The 40-Year-Old Virgin‘s protagonist was viewed as undeveloped, and part of that came from watching him cycling through the city. He was put on a fast-track to adulthood that included selling his stuff and learning how to drive. Virgins ride bikes, and sexually-active dudes drive cars. Would it have been possible for his character to develop enough charm in the process of his first relationships to convince everyone to start biking to work? He does get his girlfriend to go for a ride, but a car is still presented as a necessary marker of adulthood. Under a careful hand it might have worked, but audiences sniff out manipulations. It has to be done well or not at all.

But it can be done. All it would take is a few well-loved characters to insist on tap water over bottled water, to decide to walk or subway instead of jumping in a car without making it seem a hardship, to have a drink over a variety of platefuls of vegan dishes instead of hamburgers or wings, and to make the smart one the clever, lovable hero again. Barney Miller, Bob Newhart, Andy Travis were the voice of maturity and reason in a cast of goofy characters. We laughed at the inane antics of the ensemble, but the shows’ trajectory had us relieved there was some wisdom in the midst.

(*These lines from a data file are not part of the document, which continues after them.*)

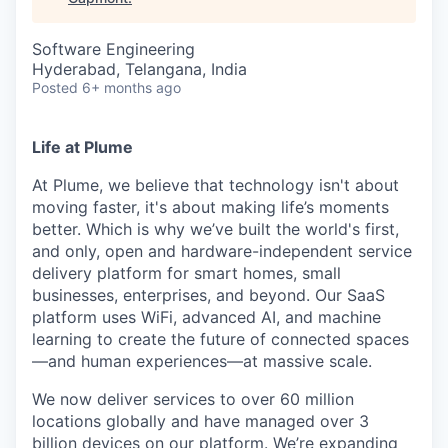
Software Engineering
Hyderabad, Telangana, India
Posted
6+ months ago
Life at Plume
At Plume, we believe that technology isn't about
moving faster, it's about making life’s moments
better. Which is why we’ve built the world's first,
and only, open and hardware-independent service
delivery platform for smart homes, small
businesses, enterprises, and beyond. Our SaaS
platform uses WiFi, advanced AI, and machine
learning to create the future of connected spaces
—and human experiences—at massive scale.
We now deliver services to over 60 million
locations globally and have managed over 3
billion devices on our platform. We’re expanding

If it’s possible for sit-coms to affect our culture significantly, and if we know where the culture needs to be heading in terms of people embracing science and taking personal responsibility for actions that affect the well-being of the world including our consumerist habits, then shouldn’t entertainment make some movement in that direction? I don’t think many of us struggle to be moral, to have character and integrity, so I’m sure it’s far too much to ask of a production company. There are a few that have characters who do the right thing: Rectify and even Brooklyn Nine-Nine has a heart, but if only Andy Sandberg could insist on fair trade coffee at work! That would be a start.  At least it’s a cop show where nobody gets shot.